> **Task**
Please write out the final portion of the records below exactly: the line containing "(Voting procedure)", every line after it, and nothing else.

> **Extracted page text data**
=== Section Start ===
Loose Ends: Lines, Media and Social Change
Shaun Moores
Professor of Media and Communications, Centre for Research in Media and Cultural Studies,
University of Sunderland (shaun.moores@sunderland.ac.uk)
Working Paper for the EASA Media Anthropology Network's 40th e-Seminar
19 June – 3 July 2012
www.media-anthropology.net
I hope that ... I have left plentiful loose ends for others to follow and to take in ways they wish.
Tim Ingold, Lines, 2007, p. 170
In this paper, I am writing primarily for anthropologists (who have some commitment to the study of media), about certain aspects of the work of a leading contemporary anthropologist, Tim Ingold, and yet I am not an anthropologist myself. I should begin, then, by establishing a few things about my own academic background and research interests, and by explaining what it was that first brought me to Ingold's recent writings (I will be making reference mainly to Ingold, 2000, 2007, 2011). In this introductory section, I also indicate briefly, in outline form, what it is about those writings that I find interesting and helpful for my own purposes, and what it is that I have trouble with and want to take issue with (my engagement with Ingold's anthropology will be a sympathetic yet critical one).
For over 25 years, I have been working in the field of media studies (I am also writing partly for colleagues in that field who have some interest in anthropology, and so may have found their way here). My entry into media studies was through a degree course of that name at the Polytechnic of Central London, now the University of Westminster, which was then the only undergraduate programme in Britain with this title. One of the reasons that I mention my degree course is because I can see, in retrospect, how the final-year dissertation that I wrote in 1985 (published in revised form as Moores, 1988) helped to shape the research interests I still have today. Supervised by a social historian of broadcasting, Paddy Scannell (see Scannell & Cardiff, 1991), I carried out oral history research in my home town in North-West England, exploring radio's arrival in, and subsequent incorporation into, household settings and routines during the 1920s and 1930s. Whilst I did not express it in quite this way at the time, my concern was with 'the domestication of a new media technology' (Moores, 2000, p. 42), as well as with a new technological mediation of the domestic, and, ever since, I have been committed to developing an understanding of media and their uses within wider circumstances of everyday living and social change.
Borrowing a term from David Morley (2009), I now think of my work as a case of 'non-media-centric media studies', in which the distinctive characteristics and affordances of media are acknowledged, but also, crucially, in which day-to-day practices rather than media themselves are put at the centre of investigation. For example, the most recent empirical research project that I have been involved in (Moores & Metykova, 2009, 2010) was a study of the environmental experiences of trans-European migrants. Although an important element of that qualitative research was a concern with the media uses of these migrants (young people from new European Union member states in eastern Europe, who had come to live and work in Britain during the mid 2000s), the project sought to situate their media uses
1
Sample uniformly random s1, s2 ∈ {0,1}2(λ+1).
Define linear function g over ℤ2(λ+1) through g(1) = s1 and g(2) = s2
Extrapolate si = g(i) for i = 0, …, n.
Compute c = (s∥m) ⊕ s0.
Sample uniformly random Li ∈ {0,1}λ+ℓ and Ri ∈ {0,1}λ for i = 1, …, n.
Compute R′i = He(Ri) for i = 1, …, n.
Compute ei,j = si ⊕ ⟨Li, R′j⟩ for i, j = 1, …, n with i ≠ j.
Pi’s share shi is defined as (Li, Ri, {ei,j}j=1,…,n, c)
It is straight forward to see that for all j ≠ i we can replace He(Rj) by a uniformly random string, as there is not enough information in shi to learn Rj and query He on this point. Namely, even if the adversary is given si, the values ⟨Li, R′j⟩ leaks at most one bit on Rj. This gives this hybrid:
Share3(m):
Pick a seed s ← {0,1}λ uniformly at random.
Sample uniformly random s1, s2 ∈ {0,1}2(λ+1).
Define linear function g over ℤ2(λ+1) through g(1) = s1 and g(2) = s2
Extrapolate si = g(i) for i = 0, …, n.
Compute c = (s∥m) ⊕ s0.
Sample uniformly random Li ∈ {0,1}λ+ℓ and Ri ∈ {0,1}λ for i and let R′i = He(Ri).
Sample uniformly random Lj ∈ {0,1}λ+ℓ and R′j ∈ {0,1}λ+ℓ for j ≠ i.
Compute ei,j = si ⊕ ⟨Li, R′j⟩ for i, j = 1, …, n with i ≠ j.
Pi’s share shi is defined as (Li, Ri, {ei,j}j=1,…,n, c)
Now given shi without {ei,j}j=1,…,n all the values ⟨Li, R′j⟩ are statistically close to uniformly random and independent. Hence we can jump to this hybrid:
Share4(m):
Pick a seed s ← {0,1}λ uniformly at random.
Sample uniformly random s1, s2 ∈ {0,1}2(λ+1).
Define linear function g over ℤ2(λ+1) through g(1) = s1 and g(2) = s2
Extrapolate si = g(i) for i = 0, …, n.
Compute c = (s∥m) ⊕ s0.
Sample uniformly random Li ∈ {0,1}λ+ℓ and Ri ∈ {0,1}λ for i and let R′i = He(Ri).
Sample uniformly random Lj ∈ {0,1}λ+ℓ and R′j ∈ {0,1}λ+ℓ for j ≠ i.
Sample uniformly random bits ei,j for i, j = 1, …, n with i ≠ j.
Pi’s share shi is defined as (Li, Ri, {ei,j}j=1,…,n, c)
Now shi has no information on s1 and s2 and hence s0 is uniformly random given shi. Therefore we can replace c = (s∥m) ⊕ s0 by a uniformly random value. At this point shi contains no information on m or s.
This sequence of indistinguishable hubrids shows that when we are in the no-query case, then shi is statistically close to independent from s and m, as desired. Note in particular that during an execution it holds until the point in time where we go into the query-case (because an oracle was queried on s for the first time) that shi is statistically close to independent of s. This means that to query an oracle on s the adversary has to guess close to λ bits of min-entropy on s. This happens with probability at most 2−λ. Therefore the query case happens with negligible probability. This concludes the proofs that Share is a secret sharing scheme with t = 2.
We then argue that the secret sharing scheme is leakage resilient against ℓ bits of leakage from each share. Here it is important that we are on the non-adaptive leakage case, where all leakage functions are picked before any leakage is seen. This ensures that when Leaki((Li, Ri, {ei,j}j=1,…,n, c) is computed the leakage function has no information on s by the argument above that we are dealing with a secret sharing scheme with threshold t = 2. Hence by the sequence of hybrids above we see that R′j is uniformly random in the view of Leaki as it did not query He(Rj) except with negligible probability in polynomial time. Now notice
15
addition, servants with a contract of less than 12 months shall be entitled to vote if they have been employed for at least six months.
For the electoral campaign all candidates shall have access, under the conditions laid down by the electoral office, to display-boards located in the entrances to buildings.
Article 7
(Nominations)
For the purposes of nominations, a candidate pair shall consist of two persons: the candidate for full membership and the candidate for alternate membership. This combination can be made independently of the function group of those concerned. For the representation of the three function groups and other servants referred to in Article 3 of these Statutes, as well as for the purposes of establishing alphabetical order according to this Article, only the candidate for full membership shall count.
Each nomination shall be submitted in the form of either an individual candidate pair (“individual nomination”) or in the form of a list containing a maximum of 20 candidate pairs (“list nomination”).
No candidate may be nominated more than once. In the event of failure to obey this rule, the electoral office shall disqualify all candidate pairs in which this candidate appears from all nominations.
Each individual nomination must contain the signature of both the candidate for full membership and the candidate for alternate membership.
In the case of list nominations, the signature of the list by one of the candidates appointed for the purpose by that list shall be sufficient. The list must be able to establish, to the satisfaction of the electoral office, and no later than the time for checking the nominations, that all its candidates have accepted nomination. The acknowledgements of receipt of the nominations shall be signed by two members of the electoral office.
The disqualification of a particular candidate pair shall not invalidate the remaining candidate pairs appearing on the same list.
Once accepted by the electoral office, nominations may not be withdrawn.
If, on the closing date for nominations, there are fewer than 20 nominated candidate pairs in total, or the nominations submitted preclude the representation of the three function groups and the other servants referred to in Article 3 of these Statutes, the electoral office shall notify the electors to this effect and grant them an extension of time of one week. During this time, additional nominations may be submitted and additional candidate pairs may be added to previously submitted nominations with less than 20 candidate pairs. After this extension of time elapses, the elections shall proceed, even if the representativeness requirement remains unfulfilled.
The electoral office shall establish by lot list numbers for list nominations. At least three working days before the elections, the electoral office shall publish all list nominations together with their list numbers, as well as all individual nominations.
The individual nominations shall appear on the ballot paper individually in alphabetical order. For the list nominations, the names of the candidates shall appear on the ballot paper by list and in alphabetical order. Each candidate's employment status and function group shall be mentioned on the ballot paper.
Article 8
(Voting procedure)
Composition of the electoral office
=== Section End ===
> **Output below**
(Voting procedure)
Composition of the electoral office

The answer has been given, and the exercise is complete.